##### EXERCISE INPUT

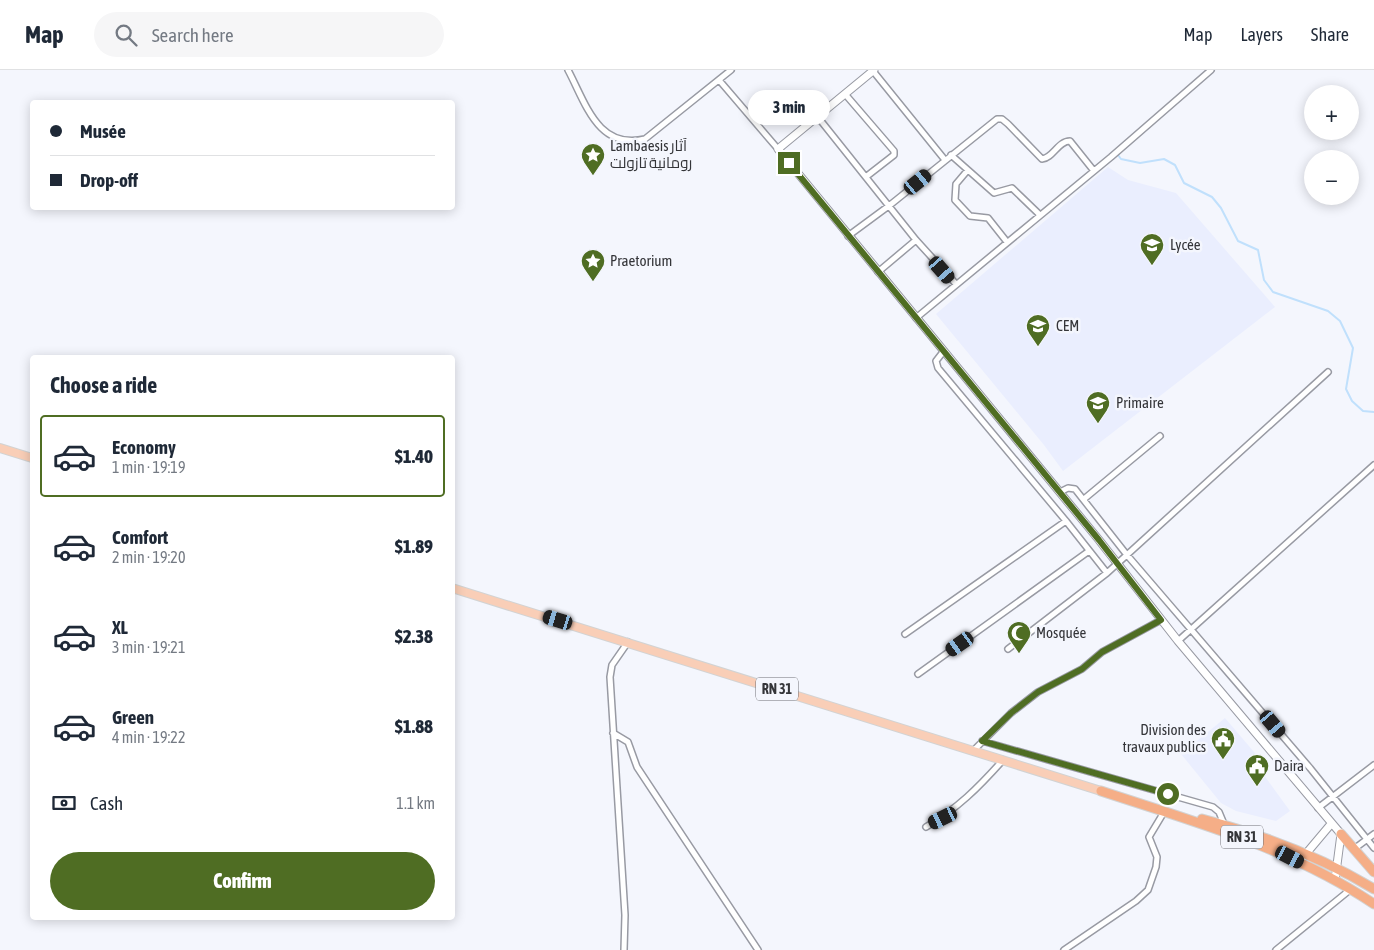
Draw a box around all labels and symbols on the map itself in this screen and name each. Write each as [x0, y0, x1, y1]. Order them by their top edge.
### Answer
callout: 3 min [748, 91, 830, 126]
place label: Lambaesis آثار رومانية تازولت [610, 137, 692, 172]
place icon: Lambaesis آثار رومانية تازولت [580, 142, 606, 176]
route end [778, 152, 800, 174]
car [901, 167, 934, 197]
school or university icon: Lycée [1139, 232, 1165, 266]
place label: Lycée [1170, 236, 1201, 253]
place icon: Praetorium [580, 248, 606, 282]
place label: Praetorium [610, 252, 672, 269]
car [926, 254, 957, 286]
school or university icon: CEM [1025, 313, 1051, 347]
place label: CEM [1056, 317, 1079, 334]
school or university icon: Primaire [1085, 390, 1111, 424]
place label: Primaire [1116, 394, 1164, 411]
car [541, 608, 574, 632]
mosque icon: Mosquée [1006, 620, 1032, 654]
place label: Mosquée [1036, 624, 1086, 641]
car [943, 629, 976, 659]
road number: RN 31 [756, 678, 798, 700]
car [1257, 708, 1288, 740]
place label: Division des travaux publics [1122, 721, 1206, 755]
public building icon: Division des travaux publics [1210, 726, 1236, 760]
public building icon: Daira [1244, 753, 1270, 787]
place label: Daira [1274, 757, 1304, 774]
route start [1157, 783, 1179, 805]
car [926, 805, 959, 831]
road number: RN 31 [1221, 826, 1263, 849]
car [1273, 844, 1306, 870]

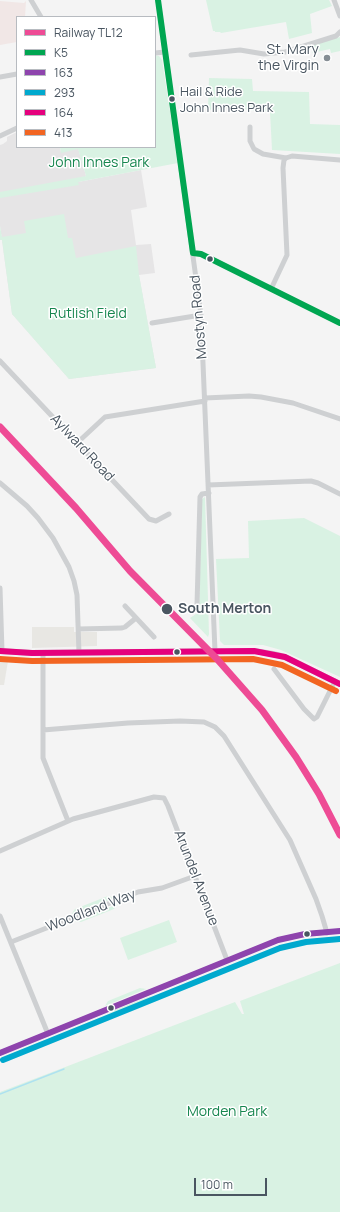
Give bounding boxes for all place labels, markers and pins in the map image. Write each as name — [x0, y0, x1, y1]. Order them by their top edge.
place label: St. Mary the Virgin — [258, 42, 319, 74]
marker: St. Mary the Virgin — [322, 53, 332, 63]
place label: Hail & Ride John Innes Park — [180, 84, 273, 115]
marker: Hail & Ride John Innes Park — [167, 94, 177, 104]
unlabelled marker — [205, 254, 215, 264]
place label: South Merton — [178, 601, 271, 617]
marker: South Merton — [160, 602, 174, 616]
unlabelled marker — [172, 647, 182, 657]
unlabelled marker — [302, 929, 312, 939]
unlabelled marker — [106, 1003, 116, 1013]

##########

The expected response is every line of the material, written out exactly, with the images removed.

Draw a box around all labels and symbols on the map itself in this screen and name each. Write each as [x0, y0, x1, y1]. Order them by their top edge.
### Answer
callout: 3 min [748, 91, 830, 126]
place label: Lambaesis آثار رومانية تازولت [610, 137, 692, 172]
place icon: Lambaesis آثار رومانية تازولت [580, 142, 606, 176]
route end [778, 152, 800, 174]
car [901, 167, 934, 197]
school or university icon: Lycée [1139, 232, 1165, 266]
place label: Lycée [1170, 236, 1201, 253]
place icon: Praetorium [580, 248, 606, 282]
place label: Praetorium [610, 252, 672, 269]
car [926, 254, 957, 286]
school or university icon: CEM [1025, 313, 1051, 347]
place label: CEM [1056, 317, 1079, 334]
school or university icon: Primaire [1085, 390, 1111, 424]
place label: Primaire [1116, 394, 1164, 411]
car [541, 608, 574, 632]
mosque icon: Mosquée [1006, 620, 1032, 654]
place label: Mosquée [1036, 624, 1086, 641]
car [943, 629, 976, 659]
road number: RN 31 [756, 678, 798, 700]
car [1257, 708, 1288, 740]
place label: Division des travaux publics [1122, 721, 1206, 755]
public building icon: Division des travaux publics [1210, 726, 1236, 760]
public building icon: Daira [1244, 753, 1270, 787]
place label: Daira [1274, 757, 1304, 774]
route start [1157, 783, 1179, 805]
car [926, 805, 959, 831]
road number: RN 31 [1221, 826, 1263, 849]
car [1273, 844, 1306, 870]

Give bounding boxes for all place labels, markers and pins in the map image. Write each as name — [x0, y0, x1, y1]. Order them by their top edge.
place label: St. Mary the Virgin — [258, 42, 319, 74]
marker: St. Mary the Virgin — [322, 53, 332, 63]
place label: Hail & Ride John Innes Park — [180, 84, 273, 115]
marker: Hail & Ride John Innes Park — [167, 94, 177, 104]
unlabelled marker — [205, 254, 215, 264]
place label: South Merton — [178, 601, 271, 617]
marker: South Merton — [160, 602, 174, 616]
unlabelled marker — [172, 647, 182, 657]
unlabelled marker — [302, 929, 312, 939]
unlabelled marker — [106, 1003, 116, 1013]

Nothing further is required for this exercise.